Diel patterns in foraging activity are dictated by a combination of abiotic, biotic, and endogenous limits. Understanding these limits is important for insects because ectotherm taxa will respond more pronouncedly to ongoing climatic change, potentially affecting crucial ecosystem services. We leverage an experimental macrocosm, the Montreal Insectarium Grand Vivarium, to test the importance of endogenous mechanisms in determining temporal patterns in foraging activity of butterflies. Specifically, we assessed the degree of temporal niche partitioning among 24 butterfly species originating from the Earth’s tropics within controlled environmental conditions. We found strong niche overlap, with the frequency of foraging events peaking around solar noon for 96% of the species assessed. Our models suggest that this result was not due to the extent of cloud cover, which affects radiational heating and thus limits body temperature in butterflies. Together, these findings suggest that an endogenous mechanism evolved to regulate the timing of butterfly foraging activity within suitable environmental conditions. Understanding similar mechanisms will be crucial to forecast the effects of climate change on insects, and thus on the many ecosystem services they provide.

Design overview

We sampled four sites in the Montreal Insectarium Grand Vivarium (MIGV) between April 6^th and April 19^th, 2022. Sites were selected initially to be similar in conditions but spread across the greenhouse to minimize the risk of pseudoreplication. We limited our sample to two weeks because we aimed to reduce as much as possible (i) variation in daylight conditions throughout the sampling period (Table S1) and (ii) the difference in butterfly age between samples. We performed twenty sampling cycles within five days, each cycle consisting of a two-minute point count per site (n = 80 total point counts). During each point count, we recorded foraging events observed at a site within an area of 10 m² (n = 275 foraging events from 24 butterfly species). One observer kept track of butterflies within the point count area, with his colleague taking notes. Both observers paid attention to avoid double-counting of the same individuals during the two-minute point count. Position of the four sampling sites inside the MIGV was constant through the sampling period. There were two sampling days without visitors in the MIGV and three with visitors; we did not observe any effect of visitors on the activity of butterflies.

Sampling timing

Preliminary observations suggested that most point count samples would sample zero butterflies before 7 AM and after 5 PM. Therefore, we spread between three and five samples every sampling day, aiming to get at least one sample in the morning after 7 AM, one around noon, and one in the afternoon before 5 PM. This pattern is consistent with butterflies’ characteristic diel activity, which has only a few exceptions not represented in our study (e.g., in the Families Hesperiidae and Hedylidae [1]). Sampling hours were staggered across days so that we could better estimate species-specific flight curves, in no particular order (Fig. S1).

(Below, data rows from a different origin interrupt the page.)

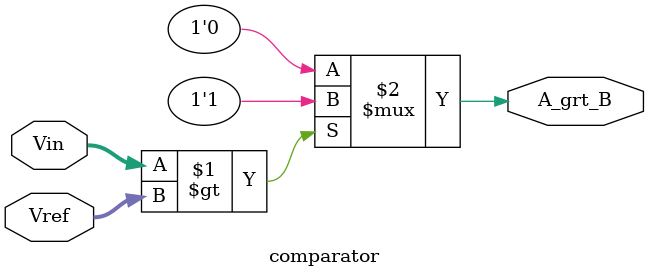
<source format=v>
module comparator (
  input [7:0] Vin,
  input [7:0] Vref,
  output A_grt_B
);
  assign A_grt_B = (Vin > Vref) ? 1'b1 : 1'b0;
endmodule
</source>
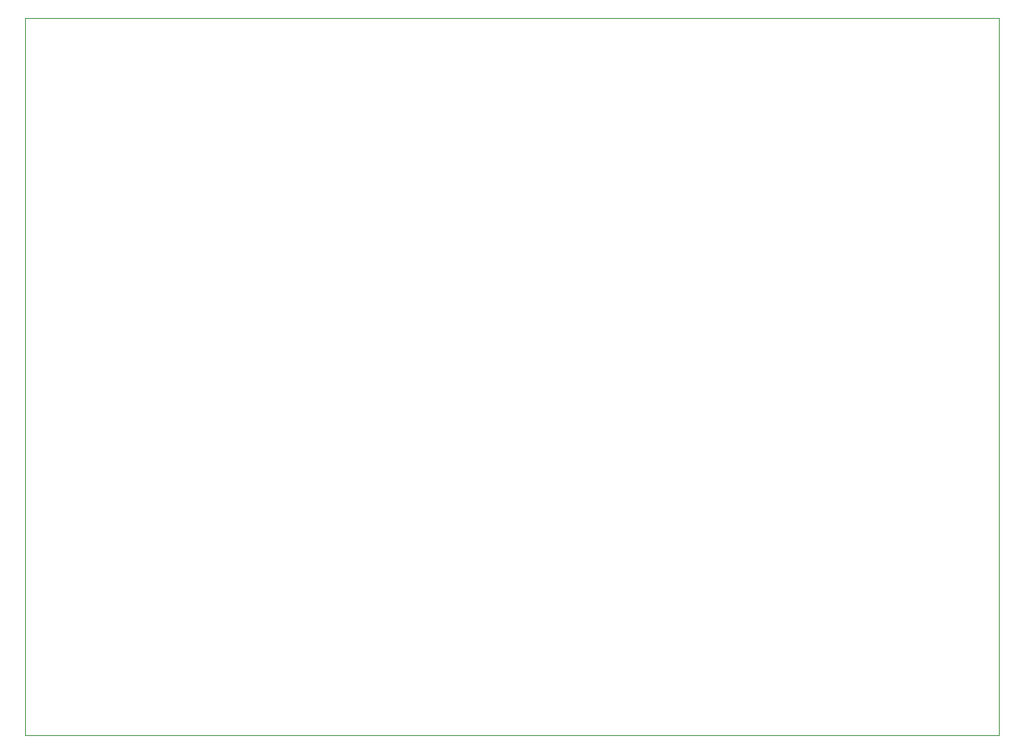
<source format=gbr>
%TF.GenerationSoftware,KiCad,Pcbnew,6.0.0*%
%TF.CreationDate,2022-01-12T20:58:30-05:00*%
%TF.ProjectId,output-board,6f757470-7574-42d6-926f-6172642e6b69,rev?*%
%TF.SameCoordinates,Original*%
%TF.FileFunction,Profile,NP*%
%FSLAX46Y46*%
G04 Gerber Fmt 4.6, Leading zero omitted, Abs format (unit mm)*
G04 Created by KiCad (PCBNEW 6.0.0) date 2022-01-12 20:58:30*
%MOMM*%
%LPD*%
G01*
G04 APERTURE LIST*
%TA.AperFunction,Profile*%
%ADD10C,0.100000*%
%TD*%
G04 APERTURE END LIST*
D10*
X132119000Y-29464000D02*
X132119000Y-106934000D01*
X26924000Y-29464000D02*
X132119000Y-29464000D01*
X132119000Y-106934000D02*
X26924000Y-106934000D01*
X26924000Y-106934000D02*
X26924000Y-29464000D01*
M02*

</source>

Sampling nectaring behavior

A foraging event consisted of a butterfly entering the point count area, landing on a flower, and extending its proboscis to reach the nectar within that flower. We did not count butterflies that were already foraging at the beginning of the point count and avoided double-counts. While avoiding double-counts is difficult in the field, we found it reasonably easy within the controlled conditions of the greenhouse and given the duration of our point counts (two minutes). Note that we did not mark butterflies to avoid affecting their behavior, and because this was not allowed within the MIGV. We note that our sample characteristics (always ≤10 individuals per point count, typically <5; Fig. S1) in relation to the large numbers of butterflies in the greenhouse (i.e., hundreds), suggest limited effect of pseudoreplication due to double-sampling of the same butterfly in different point counts. However, our results should be interpreted cautiously, keeping in mind that some individuals might have been indeed sampled more than once.

Sampling environmental conditions

During sampling we recorded time of the day, temperature, and cloud cover. Time of the day was recorded to the closest 30-minute interval (e.g., 7.17 AM was associated to 7.30 AM, 4.01 PM to 4.00 PM and so on).

Cloud cover was visually assessed as proportion of the sky covered in clouds. We did not measure light intensity or related information (e.g., UV radiation) because these aspects are not considered primary determinants of butterfly activity in the literature (van Swaay et al. 2015, Riva et al. 2020).

Ambient temperature was recorded throughout the point counts with a thermometer that was left on for the 2-min sampling event duration, at a constant height of 1.5 m. The temperature value was recorded once the instrument stabilized on a temperature that we deemed representative of the sampling point. Because we were within a greenhouse, the temperature value typically was stable, so a single value was sufficient to capture changes in the microclimate in 2 minutes.

Substrate temperature was measured each time a butterfly landed using an infrared thermometer. Both temperatures were recorded with a precision of 0.1°C. Because the ambient temperature thermometer did not work on some occasions, we used the substrate temperature in our models.